Tesla cars are seen at the V3 supercharger equipment during the presentation of the new charge system in the EUREF campus in Berlin, Germany, on September 10, 2020. File Photo / Reuters
California: Tesla Inc. says it would be unfair and unconstitutional to hold a retrial in a high-profile racial discrimination case by telling a new jury that company wrongdoing has already been proven and only monetary damages need to be decided.
Instead, the electric-car maker says that ex-contract worker Owen Diaz must start from scratch and prove to a new jury that it turned a blind eye while he was assailed with racial taunts and offensive graffiti at Tesla’s plant in Fremont, California.
Diaz set the stage for a redo when he refused to accept $15m in damages after a judge slashed his original $137m jury award, believed to be the largest ever in an individual US plaintiff’s case over racial bias.
Tesla has faced numerous complaints and lawsuits from former workers at its Fremont factory about racial discrimination and sexual harassment in recent years. The company is fighting a case by California’s civil rights agency alleging a widespread pattern of mistreatment of Black workers at the plant.

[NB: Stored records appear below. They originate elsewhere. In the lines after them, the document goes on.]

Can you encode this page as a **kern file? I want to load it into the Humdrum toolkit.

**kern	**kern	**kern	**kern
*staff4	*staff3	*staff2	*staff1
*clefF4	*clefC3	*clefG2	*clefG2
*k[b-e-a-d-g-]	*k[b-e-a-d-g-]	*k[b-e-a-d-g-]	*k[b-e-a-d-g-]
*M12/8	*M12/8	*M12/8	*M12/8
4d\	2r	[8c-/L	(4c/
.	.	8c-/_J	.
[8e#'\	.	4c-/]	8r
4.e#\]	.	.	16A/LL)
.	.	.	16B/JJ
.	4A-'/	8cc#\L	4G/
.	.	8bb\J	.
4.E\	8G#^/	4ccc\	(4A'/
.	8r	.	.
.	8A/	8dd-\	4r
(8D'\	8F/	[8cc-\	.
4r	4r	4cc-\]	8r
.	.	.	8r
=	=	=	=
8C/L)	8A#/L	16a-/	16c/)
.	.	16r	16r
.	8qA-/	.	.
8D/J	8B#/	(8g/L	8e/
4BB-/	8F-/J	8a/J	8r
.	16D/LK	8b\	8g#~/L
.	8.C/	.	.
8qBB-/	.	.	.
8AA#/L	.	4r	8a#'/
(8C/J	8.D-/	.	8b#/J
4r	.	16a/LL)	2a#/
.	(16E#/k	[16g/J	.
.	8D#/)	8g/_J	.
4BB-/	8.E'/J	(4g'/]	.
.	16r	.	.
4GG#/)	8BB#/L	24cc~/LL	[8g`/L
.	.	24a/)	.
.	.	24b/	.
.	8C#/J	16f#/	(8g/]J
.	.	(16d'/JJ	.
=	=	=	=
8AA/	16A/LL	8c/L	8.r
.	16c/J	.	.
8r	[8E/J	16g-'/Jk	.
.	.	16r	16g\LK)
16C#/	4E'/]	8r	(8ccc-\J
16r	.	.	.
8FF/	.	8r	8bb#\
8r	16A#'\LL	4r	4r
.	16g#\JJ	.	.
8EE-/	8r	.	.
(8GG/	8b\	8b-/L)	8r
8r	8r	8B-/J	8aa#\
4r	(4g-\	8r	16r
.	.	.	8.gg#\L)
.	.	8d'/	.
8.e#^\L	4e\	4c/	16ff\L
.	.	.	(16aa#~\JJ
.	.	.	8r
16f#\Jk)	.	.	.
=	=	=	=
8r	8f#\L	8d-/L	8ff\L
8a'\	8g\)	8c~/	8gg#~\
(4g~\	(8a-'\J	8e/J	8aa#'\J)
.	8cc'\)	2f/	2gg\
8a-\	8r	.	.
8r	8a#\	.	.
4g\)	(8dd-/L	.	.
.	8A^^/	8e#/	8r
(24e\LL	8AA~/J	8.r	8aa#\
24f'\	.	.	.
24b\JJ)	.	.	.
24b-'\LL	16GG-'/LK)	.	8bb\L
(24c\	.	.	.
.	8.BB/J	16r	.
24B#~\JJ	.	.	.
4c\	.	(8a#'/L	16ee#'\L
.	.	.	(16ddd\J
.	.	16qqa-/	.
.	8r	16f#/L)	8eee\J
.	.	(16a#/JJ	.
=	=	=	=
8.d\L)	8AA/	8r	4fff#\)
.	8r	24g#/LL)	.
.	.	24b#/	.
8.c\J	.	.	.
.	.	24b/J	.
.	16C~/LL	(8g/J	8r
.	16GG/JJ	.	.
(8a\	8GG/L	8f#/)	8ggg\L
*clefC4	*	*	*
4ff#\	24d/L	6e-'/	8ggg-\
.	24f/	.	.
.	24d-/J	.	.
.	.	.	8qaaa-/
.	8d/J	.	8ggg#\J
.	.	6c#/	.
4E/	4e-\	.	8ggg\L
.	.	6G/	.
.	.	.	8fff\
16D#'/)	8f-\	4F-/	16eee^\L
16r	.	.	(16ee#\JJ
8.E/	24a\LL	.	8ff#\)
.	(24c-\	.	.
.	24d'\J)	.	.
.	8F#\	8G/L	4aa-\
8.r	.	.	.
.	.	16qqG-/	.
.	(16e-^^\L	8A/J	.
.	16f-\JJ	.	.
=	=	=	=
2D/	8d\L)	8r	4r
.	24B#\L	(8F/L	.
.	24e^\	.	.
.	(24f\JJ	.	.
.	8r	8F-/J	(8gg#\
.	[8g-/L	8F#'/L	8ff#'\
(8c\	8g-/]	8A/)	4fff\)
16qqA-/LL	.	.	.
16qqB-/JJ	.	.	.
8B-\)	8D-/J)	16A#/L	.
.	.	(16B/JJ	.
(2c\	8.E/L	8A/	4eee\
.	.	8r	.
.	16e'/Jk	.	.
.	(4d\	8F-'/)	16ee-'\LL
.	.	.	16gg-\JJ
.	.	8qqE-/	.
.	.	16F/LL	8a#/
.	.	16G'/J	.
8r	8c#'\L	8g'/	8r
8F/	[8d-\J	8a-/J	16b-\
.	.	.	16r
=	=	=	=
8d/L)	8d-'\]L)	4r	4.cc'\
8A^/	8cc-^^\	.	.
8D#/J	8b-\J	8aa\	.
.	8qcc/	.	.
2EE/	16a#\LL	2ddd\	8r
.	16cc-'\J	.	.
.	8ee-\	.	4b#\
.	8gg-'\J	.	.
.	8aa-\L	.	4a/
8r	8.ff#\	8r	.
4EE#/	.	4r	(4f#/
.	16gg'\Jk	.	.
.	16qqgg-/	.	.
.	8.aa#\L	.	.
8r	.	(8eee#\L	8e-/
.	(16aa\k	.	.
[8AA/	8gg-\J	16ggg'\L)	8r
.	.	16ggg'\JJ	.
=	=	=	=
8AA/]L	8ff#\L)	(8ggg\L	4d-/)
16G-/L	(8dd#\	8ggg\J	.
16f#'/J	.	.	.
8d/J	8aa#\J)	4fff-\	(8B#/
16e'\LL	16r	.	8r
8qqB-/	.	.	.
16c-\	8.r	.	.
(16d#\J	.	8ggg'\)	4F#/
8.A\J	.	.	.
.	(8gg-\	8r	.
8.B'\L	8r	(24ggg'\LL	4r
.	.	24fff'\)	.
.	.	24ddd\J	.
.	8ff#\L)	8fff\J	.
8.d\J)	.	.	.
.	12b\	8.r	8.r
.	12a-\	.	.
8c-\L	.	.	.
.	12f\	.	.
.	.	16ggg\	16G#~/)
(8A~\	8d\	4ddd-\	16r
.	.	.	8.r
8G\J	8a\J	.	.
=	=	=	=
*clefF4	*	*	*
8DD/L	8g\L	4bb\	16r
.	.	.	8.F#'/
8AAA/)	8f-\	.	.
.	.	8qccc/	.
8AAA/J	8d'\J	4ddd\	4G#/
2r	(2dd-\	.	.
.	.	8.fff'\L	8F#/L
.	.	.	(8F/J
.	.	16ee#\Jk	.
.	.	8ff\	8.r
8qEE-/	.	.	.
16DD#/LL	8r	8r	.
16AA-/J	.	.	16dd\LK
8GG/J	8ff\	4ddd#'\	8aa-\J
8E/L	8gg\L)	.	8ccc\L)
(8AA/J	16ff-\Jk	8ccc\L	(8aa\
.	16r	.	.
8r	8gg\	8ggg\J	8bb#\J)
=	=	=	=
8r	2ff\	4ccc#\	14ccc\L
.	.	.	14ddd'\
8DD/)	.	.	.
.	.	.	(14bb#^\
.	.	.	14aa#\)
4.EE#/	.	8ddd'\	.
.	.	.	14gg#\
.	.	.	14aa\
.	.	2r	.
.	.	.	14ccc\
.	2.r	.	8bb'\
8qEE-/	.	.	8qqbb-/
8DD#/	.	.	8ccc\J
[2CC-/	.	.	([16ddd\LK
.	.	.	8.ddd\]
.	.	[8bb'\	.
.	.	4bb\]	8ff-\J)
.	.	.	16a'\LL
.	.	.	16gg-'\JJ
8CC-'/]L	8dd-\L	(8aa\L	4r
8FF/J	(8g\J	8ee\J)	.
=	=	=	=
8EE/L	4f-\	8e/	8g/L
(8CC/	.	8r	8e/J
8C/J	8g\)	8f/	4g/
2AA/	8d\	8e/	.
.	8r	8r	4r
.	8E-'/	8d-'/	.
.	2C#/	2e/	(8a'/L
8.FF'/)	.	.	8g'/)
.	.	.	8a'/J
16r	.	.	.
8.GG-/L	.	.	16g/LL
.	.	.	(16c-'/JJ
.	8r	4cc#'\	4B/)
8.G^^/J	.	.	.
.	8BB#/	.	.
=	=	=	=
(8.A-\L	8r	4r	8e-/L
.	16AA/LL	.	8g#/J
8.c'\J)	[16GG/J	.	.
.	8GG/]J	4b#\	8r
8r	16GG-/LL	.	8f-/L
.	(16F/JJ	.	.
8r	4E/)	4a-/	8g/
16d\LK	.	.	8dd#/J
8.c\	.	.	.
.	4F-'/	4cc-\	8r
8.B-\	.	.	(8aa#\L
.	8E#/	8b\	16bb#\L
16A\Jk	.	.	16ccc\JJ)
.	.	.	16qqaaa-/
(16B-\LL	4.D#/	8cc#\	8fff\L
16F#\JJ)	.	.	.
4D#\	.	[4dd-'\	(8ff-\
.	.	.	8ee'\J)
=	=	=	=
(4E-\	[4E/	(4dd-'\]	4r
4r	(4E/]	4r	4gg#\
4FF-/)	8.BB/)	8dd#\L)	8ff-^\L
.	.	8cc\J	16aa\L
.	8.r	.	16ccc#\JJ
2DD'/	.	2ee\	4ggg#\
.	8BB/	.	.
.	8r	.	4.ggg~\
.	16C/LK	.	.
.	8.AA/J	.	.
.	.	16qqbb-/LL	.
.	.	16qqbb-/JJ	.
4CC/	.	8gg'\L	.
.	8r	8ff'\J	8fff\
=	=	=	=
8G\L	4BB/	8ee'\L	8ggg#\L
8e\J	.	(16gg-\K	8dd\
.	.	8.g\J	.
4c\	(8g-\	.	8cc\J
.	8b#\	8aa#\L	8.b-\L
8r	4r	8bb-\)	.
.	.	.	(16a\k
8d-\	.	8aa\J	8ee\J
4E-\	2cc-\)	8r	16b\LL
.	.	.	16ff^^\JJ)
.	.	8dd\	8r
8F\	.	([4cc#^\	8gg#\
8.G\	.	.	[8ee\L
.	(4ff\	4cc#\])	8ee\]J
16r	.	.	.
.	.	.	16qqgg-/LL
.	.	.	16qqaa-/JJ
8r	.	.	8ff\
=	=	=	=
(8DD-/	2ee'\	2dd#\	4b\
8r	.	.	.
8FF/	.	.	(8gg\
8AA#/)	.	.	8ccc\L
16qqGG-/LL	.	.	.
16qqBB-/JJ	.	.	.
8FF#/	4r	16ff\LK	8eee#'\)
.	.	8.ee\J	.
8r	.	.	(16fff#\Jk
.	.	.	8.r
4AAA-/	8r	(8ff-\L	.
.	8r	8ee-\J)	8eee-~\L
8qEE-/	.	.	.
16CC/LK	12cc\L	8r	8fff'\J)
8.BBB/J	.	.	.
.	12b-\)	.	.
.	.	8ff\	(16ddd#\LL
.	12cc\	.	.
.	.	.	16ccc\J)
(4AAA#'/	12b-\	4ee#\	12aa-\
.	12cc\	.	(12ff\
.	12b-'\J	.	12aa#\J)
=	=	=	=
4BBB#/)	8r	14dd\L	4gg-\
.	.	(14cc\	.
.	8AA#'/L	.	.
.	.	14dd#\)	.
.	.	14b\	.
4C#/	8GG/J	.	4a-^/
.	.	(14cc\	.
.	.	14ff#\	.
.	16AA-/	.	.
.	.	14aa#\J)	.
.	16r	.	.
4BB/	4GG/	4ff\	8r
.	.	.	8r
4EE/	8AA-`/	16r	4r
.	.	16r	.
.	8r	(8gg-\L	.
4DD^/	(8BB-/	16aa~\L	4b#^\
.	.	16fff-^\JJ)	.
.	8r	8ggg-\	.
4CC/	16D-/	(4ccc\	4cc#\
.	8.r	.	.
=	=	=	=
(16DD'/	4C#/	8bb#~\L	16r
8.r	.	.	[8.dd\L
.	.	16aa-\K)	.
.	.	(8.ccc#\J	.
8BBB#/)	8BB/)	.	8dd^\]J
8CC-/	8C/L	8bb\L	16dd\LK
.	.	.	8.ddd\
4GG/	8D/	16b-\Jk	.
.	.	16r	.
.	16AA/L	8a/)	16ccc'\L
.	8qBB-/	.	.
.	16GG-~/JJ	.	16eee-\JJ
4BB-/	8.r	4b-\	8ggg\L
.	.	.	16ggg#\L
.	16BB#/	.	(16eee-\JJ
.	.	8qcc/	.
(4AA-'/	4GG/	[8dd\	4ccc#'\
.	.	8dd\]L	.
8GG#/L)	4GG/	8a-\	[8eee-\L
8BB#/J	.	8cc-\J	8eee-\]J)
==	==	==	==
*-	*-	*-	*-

Tesla said in a late Friday court filing that Diaz hasn’t responded to its proposal to hold a full retrial over both liability and damages. The company said the two sides have met several times to talk about the scope of a new trial and have disagreed over what evidence should be allowed.
The company’s lawyer, Kathleen Sullivan, argued that any decision by a new jury over how much to compensate Diaz for emotional distress, as well as what amount of punitive damages is appropriate, will turn on how frequently he was subjected to slurs, how often he complained to managers and how they responded.
Because damages and liability are impossible to separate in this case, Tesla would suffer a "constitutional injustice” if it doesn’t get a chance to challenge the underlying evidence for Diaz’s hostile work environment claim, Sullivan wrote.
"Tesla’s problem is that there’s no such thing as a motion to change the facts,” Michael Rubin, an attorney for Diaz, said in an email. "The first jury’s $137m verdict rested on extensive evidence that Tesla callously disregarded the pervasive racial harassment committed by its supervisors and others against Owen Diaz and other Black workers in Tesla’s Fremont factory, as the court already found in denying Tesla’s previous new trial motion.”
When Tesla challenged the original verdict, US District William Orrick concluded there was ample "disturbing” evidence to support the outcome of the trial, but also determined the jury’s damages award was too high.
A hearing on the matter is set for December 7.